An Improved Integrality Gap for the Calinescu-Karloff-Rabani Relaxation for Multiway Cut

TL;DR

This paper presents a new integrality gap instance for the Multiway Cut LP relaxation, achieving a better ratio than previous bounds for multiple terminals, and links this to hardness of approximation results.

Contribution

It constructs an improved integrality gap for the Multiway Cut LP relaxation, surpassing previous bounds and establishing new hardness of approximation results.

Findings

New integrality ratio of 6/(5+1/(k-1)) - ε for k ≥ 3

Improves upon the previous lower bound of 8/(7+1/(k-1)) for k ≥ 4

Establishes Unique Games hardness for approximating Multiway Cut at this ratio

Abstract

We construct an improved integrality gap instance for the Calinescu-Karloff-Rabani LP relaxation of the Multiway Cut problem.
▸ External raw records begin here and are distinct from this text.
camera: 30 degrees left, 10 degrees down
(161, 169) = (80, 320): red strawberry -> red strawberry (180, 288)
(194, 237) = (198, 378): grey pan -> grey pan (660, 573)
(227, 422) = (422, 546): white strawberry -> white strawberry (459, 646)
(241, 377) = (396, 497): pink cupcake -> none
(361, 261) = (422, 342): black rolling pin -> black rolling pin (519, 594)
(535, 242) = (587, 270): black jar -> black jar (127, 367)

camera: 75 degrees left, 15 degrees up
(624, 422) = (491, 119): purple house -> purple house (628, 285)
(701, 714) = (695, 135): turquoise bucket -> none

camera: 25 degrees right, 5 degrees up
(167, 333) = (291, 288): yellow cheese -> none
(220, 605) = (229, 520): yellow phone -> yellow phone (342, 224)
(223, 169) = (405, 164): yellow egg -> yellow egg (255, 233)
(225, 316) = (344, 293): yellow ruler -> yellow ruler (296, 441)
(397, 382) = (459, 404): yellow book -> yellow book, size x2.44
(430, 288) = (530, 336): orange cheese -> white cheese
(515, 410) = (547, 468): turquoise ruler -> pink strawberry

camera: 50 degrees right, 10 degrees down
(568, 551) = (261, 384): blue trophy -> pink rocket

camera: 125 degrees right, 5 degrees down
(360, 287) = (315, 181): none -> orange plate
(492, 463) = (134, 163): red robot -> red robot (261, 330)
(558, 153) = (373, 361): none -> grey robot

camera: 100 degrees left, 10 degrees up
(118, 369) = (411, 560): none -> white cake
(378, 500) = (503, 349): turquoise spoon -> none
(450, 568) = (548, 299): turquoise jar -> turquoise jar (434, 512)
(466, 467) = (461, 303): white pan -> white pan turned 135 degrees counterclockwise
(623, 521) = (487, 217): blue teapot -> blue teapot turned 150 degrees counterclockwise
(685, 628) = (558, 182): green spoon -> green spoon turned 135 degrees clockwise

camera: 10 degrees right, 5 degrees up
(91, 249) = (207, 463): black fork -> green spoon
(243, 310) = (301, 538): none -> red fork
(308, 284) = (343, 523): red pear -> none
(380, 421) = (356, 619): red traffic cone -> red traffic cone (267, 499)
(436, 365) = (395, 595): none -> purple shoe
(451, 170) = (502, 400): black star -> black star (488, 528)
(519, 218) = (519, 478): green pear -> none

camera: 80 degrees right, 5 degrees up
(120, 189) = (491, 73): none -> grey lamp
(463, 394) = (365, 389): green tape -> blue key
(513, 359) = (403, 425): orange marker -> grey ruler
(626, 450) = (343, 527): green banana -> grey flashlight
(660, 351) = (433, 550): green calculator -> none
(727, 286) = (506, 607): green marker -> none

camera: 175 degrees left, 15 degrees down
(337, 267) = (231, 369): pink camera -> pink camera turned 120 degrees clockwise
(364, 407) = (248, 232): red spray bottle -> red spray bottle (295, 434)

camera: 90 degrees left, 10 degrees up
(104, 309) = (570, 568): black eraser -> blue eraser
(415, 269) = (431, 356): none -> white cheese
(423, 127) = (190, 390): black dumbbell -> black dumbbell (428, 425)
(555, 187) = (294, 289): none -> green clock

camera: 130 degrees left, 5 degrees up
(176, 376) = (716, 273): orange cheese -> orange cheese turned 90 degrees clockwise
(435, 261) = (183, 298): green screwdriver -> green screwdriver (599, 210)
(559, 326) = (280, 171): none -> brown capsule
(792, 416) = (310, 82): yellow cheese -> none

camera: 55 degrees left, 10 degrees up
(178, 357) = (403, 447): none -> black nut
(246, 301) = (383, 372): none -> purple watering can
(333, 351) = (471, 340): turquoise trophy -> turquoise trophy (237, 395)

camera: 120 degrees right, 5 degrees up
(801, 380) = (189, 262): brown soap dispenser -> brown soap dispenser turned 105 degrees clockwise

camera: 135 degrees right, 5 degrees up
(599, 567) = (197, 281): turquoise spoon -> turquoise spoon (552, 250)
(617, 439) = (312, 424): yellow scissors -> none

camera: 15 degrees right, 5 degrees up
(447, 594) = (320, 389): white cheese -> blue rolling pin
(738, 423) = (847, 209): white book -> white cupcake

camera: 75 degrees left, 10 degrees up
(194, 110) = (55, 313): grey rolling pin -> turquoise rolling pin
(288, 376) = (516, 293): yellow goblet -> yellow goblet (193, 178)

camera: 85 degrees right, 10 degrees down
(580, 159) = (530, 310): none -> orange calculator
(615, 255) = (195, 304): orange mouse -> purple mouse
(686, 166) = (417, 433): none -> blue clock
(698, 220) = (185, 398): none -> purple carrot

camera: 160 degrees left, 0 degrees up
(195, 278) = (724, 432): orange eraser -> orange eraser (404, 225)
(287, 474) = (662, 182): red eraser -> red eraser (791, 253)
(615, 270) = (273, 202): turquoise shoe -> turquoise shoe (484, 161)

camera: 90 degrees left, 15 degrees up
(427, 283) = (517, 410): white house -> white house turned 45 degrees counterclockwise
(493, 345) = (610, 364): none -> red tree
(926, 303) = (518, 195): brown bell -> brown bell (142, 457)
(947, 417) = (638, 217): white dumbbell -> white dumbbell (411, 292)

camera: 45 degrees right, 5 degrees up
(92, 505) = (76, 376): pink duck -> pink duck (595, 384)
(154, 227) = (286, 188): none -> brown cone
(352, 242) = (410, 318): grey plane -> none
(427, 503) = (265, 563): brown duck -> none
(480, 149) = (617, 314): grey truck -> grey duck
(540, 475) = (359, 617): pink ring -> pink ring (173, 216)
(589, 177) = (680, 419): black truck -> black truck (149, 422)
In particular, for $k \geqslant 3$ terminals, our instance has an integrality ratio of $6 / (5 + \frac{1}{k - 1}) - \varepsilon$, for every constant $\varepsilon > 0$. For every $k \geqslant 4$, our result improves upon a long-standing lower bound of $8 / (7 + \frac{1}{k - 1})$ by Freund and Karloff (2000). Due to Manokaran et al.'s result (2008), our integrality gap also implies Unique Games hardness of approximating Multiway Cut of the same ratio.